Diese Innovation, die als Scanning Ion Conductance Spectroscopy (SICS) bezeichnet wird, verlangsamt den Moleküldurchgang durch die Nanopore, so dass Tausende von aufeinanderfolgenden Messwerten desselben Moleküls und sogar von verschiedenen Stellen des Moleküls aufgenommen werden können. Die Möglichkeit, die Durchgangsgeschwindigkeit zu kontrollieren und mehrere Messungen desselben Moleküls zu mitteln, hat zu einer Steigerung des Signal-Rausch-Verhältnisses um zwei Größenordnungen im Vergleich zu herkömmlichen Methoden geführt.

"Besonders aufregend ist, dass diese verbesserte Nachweisfähigkeit mit SICS auf andere Festkörper- und biologische Nanoporen-Methoden übertragbar sein könnte, was diagnostische und Sequenzierungsanwendungen erheblich verbessern könnte", sagt Leitão.

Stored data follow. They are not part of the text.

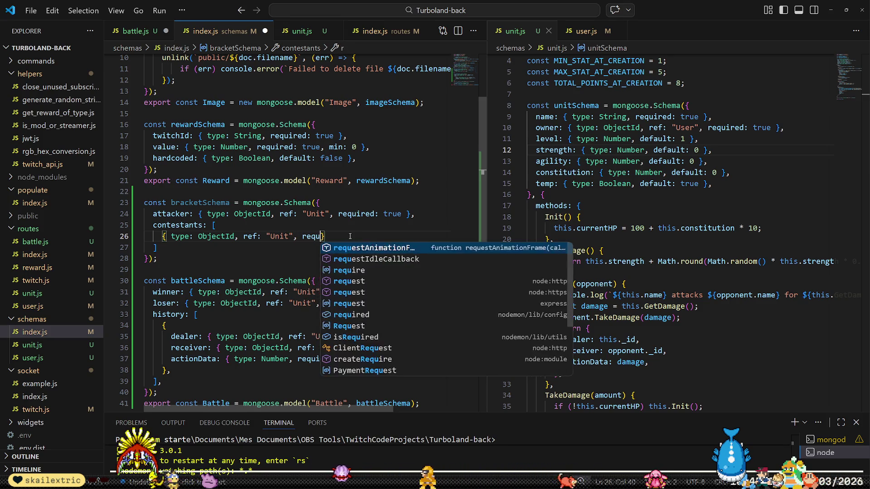
{"action": "type", "text": "true }"}
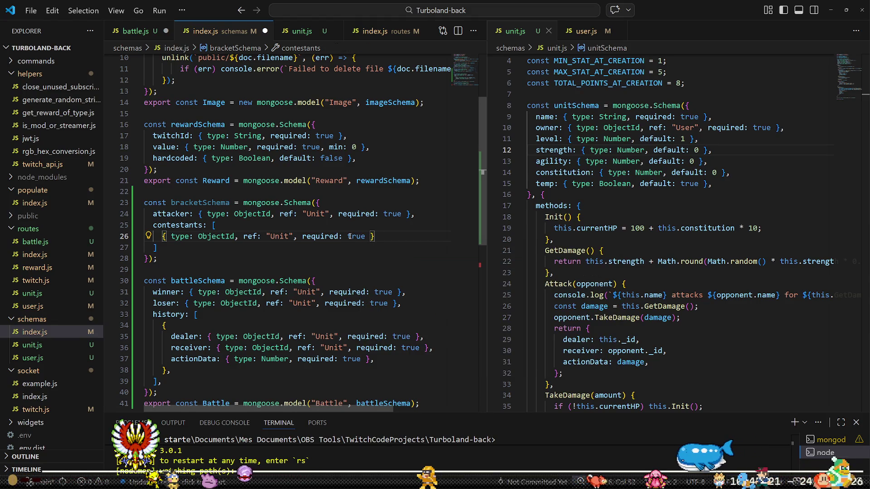
{"action": "type", "text": ","}
End the contestants array with a comma instead of a semicolon, then view schemas/user.js.
{"action": "key", "text": "Down"}
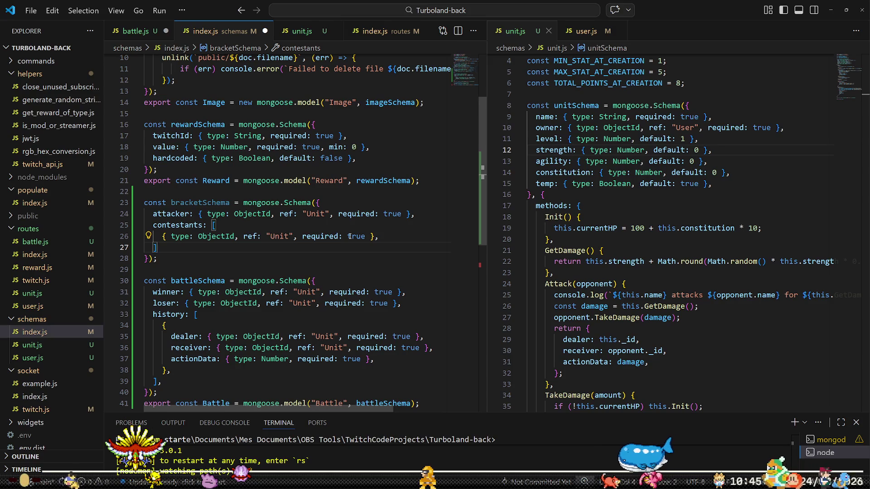
{"action": "type", "text": ";"}
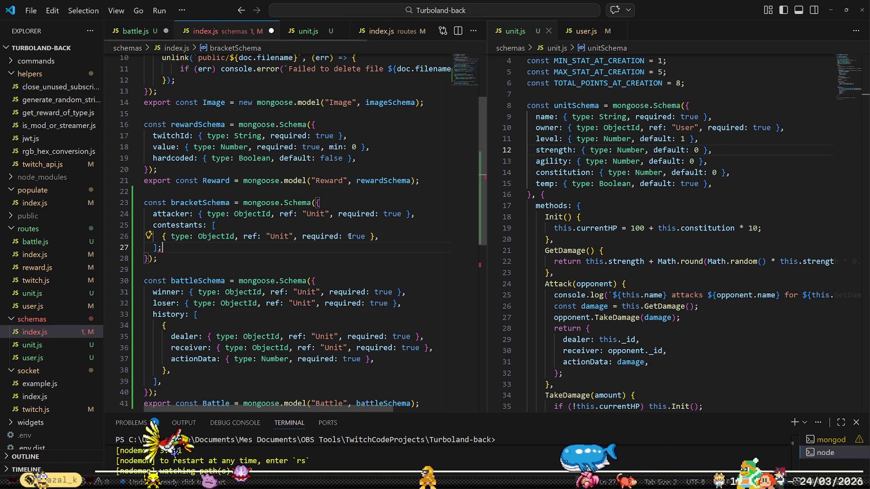
{"action": "key", "text": "BackSpace"}
{"action": "type", "text": ","}
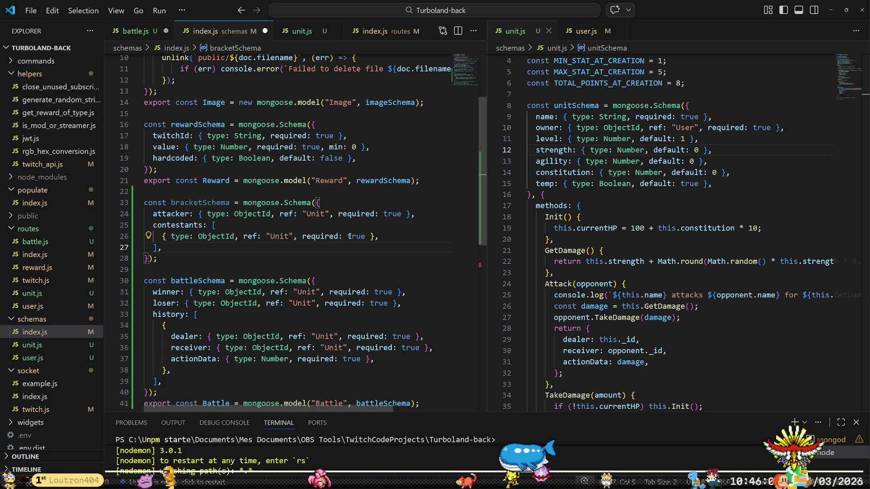
{"action": "left_click", "coordinate": [44, 359]}
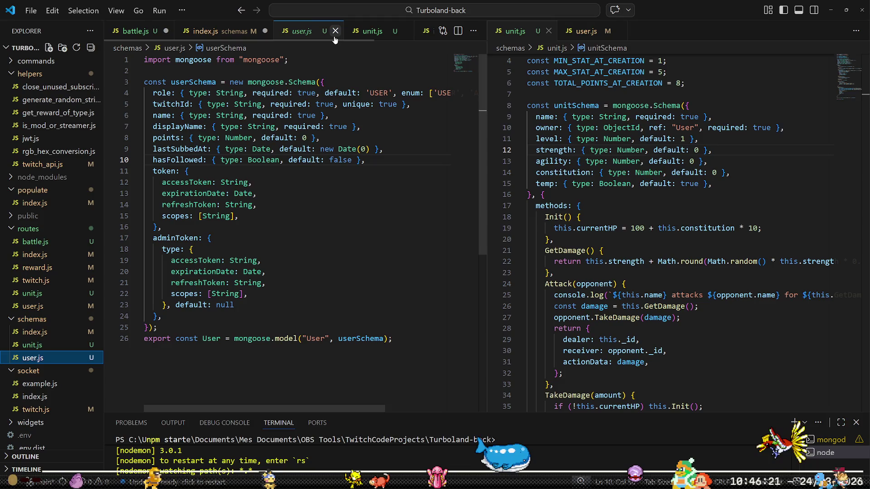
{"action": "key", "text": "ctrl+w"}
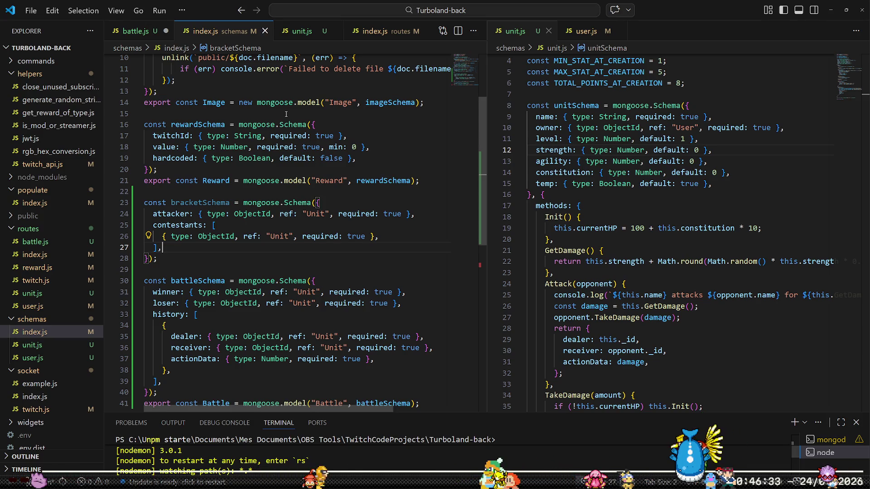
{"action": "left_click", "coordinate": [45, 229]}
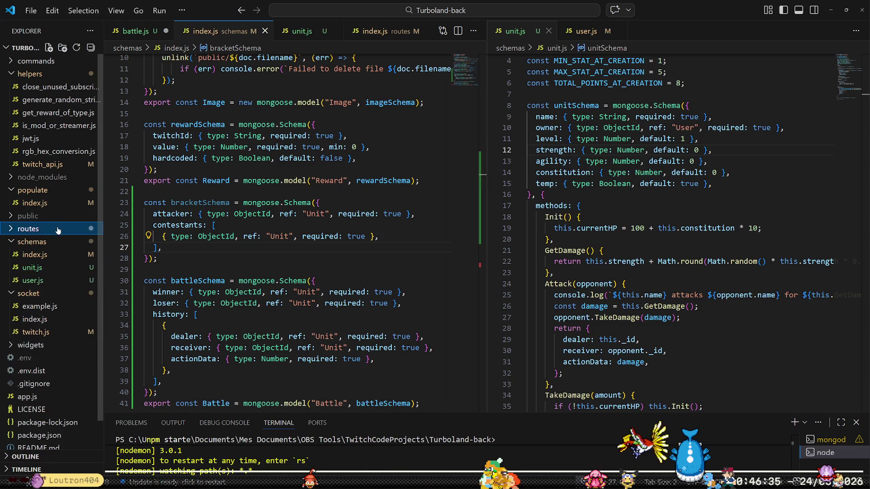
Create a new file named bracket.js inside the routes folder.
{"action": "left_click", "coordinate": [45, 231]}
{"action": "right_click", "coordinate": [45, 225]}
{"action": "right_click", "coordinate": [32, 231]}
{"action": "right_click", "coordinate": [32, 229]}
{"action": "left_click", "coordinate": [54, 240]}
{"action": "type", "text": "bracket"}
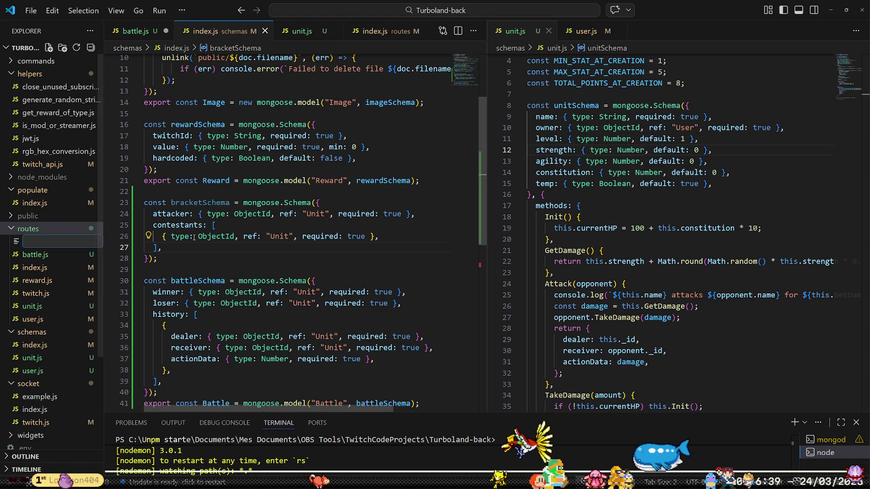
{"action": "type", "text": ".js"}
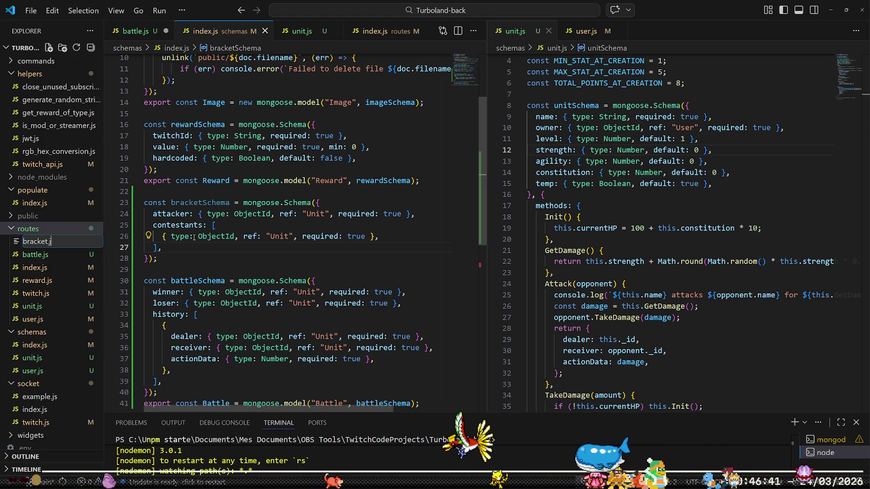
{"action": "key", "text": "Return"}
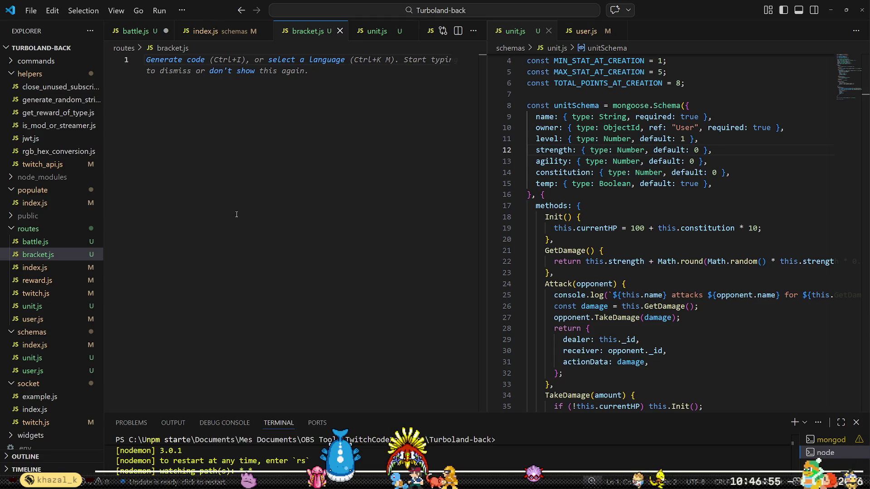
{"action": "left_click", "coordinate": [149, 37]}
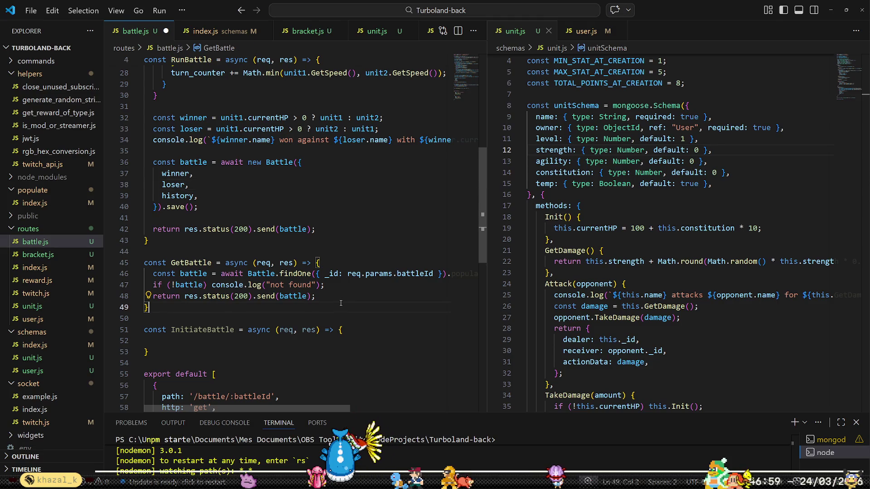
Delete the empty InitiateBattle function from battle.js, save it, and go back to bracket.js.
{"action": "key", "text": "shift+Down"}
{"action": "key", "text": "shift+Down"}
{"action": "key", "text": "shift+Down"}
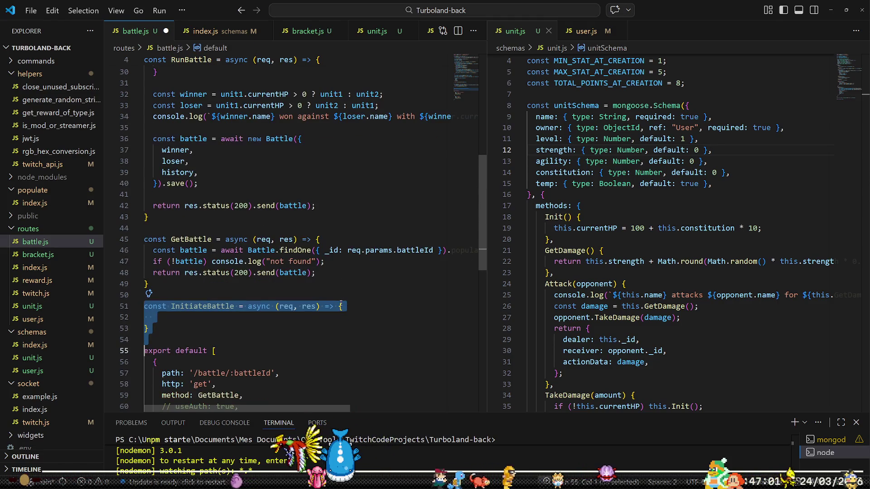
{"action": "key", "text": "Delete"}
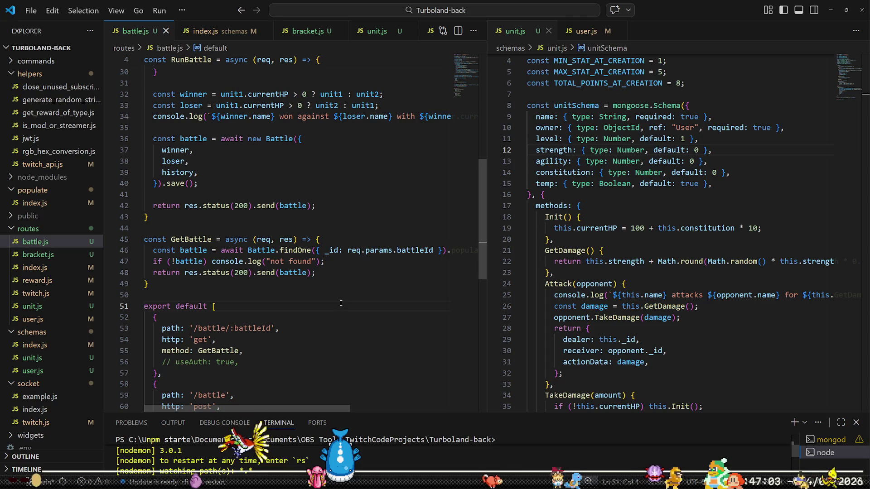
{"action": "key", "text": "ctrl+s"}
{"action": "left_click", "coordinate": [310, 34]}
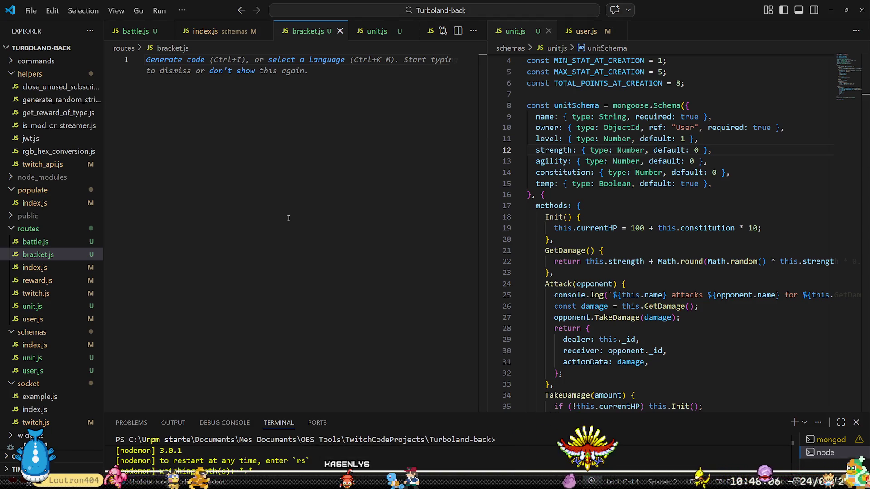
{"action": "key", "text": "Return"}
Remove the half-typed import line from routes/bracket.js.
{"action": "key", "text": "BackSpace"}
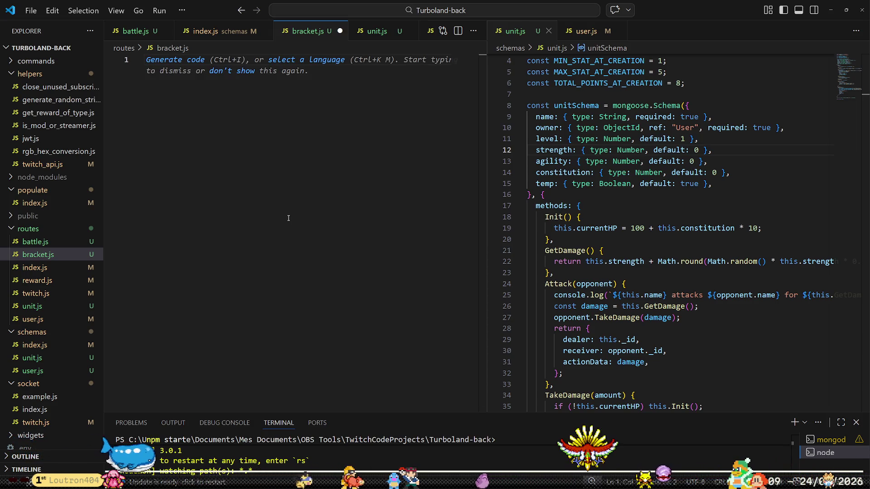
{"action": "type", "text": "import {"}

Fantner fasst die Logik des Ansatzes mit einer Analogie aus dem Automobilbereich zusammen: "Stellen Sie sich vor, Sie stehen vor einem Fenster und beobachten, wie Autos hin und her fahren. Es ist viel einfacher, die Nummernschilder zu lesen, wenn die Autos langsamer werden und wiederholt vorbeifahren", sagt er. "Wir können auch entscheiden, ob wir 1.000 verschiedene Moleküle einmal oder das gleiche Molekül 1.000 Mal messen wollen, was einen echten Paradigmenwechsel in diesem Bereich darstellt."

Diese Präzision und Vielseitigkeit bedeutet, dass der Ansatz auch auf Moleküle jenseits der DNA angewandt werden könnte, z. B. auf Proteinbausteine, die so genannten Peptide, was sowohl die Proteomik als auch die biomedizinische und klinische Forschung voranbringen könnte.

"Eine Lösung für die Sequenzierung von Peptiden zu finden, war aufgrund der Komplexität ihrer "Nummernschilder", die aus 20 Zeichen (Aminosäuren) bestehen, im Gegensatz zu den vier Nukleotiden der DNA, eine große Herausforderung", sagt Radenovic. "Für mich ist die aufregendste Hoffnung, dass diese neue Kontrolle einen einfacheren Weg zur Peptidsequenzierung eröffnen könnte."